JOB ITEM:
Pick out all lines in the listing holding the string "selenium" and copy them.

* * * *

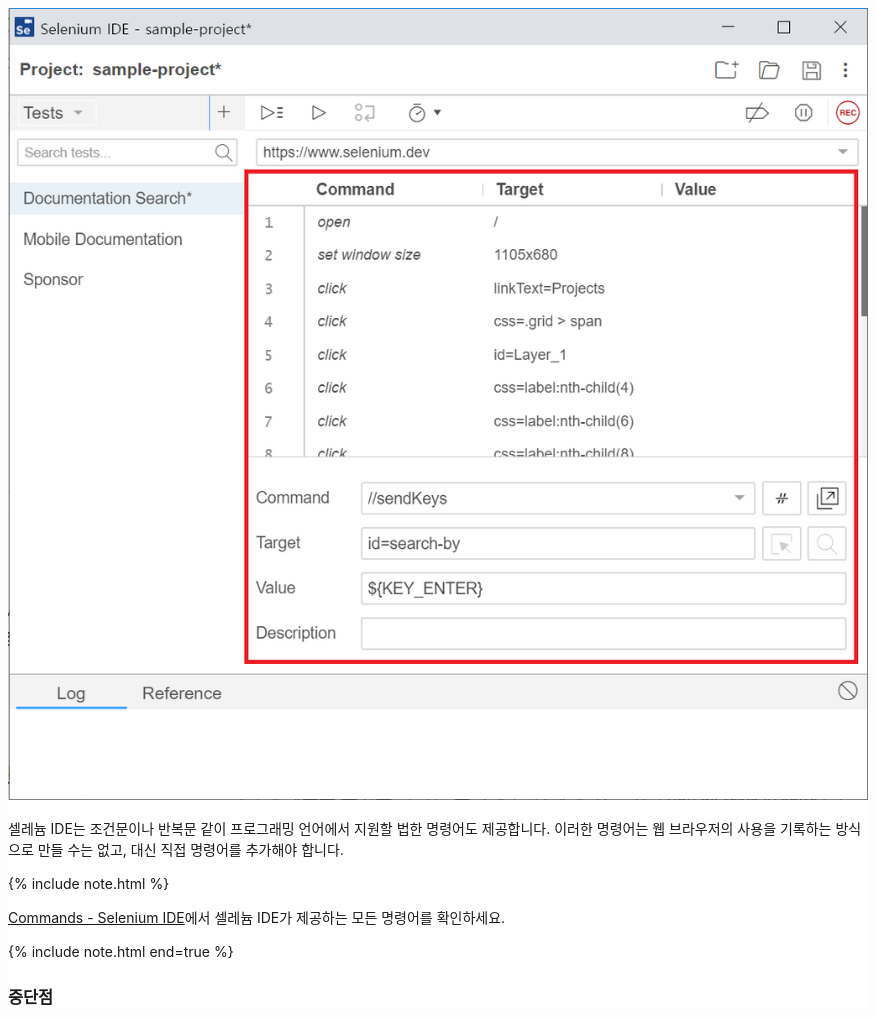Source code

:![](/assets/2020-06-14-selenium-ide-guide/command-area.png)

셀레늄 IDE는 조건문이나 반복문 같이 프로그래밍 언어에서 지원할 법한 명령어도 제공합니다. 이러한 명령어는 웹 브라우저의 사용을 기록하는 방식으로 만들 수는 없고, 대신 직접 명령어를 추가해야 합니다.

{% include note.html %}

[Commands - Selenium IDE](https://www.selenium.dev/selenium-ide/docs/en/api/commands)에서 셀레늄 IDE가 제공하는 모든 명령어를 확인하세요.

{% include note.html end=true %}

### 중단점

* * * *

REPLY:
:![](/assets/2020-06-14-selenium-ide-guide/command-area.png)
[Commands - Selenium IDE](https://www.selenium.dev/selenium-ide/docs/en/api/commands)에서 셀레늄 IDE가 제공하는 모든 명령어를 확인하세요.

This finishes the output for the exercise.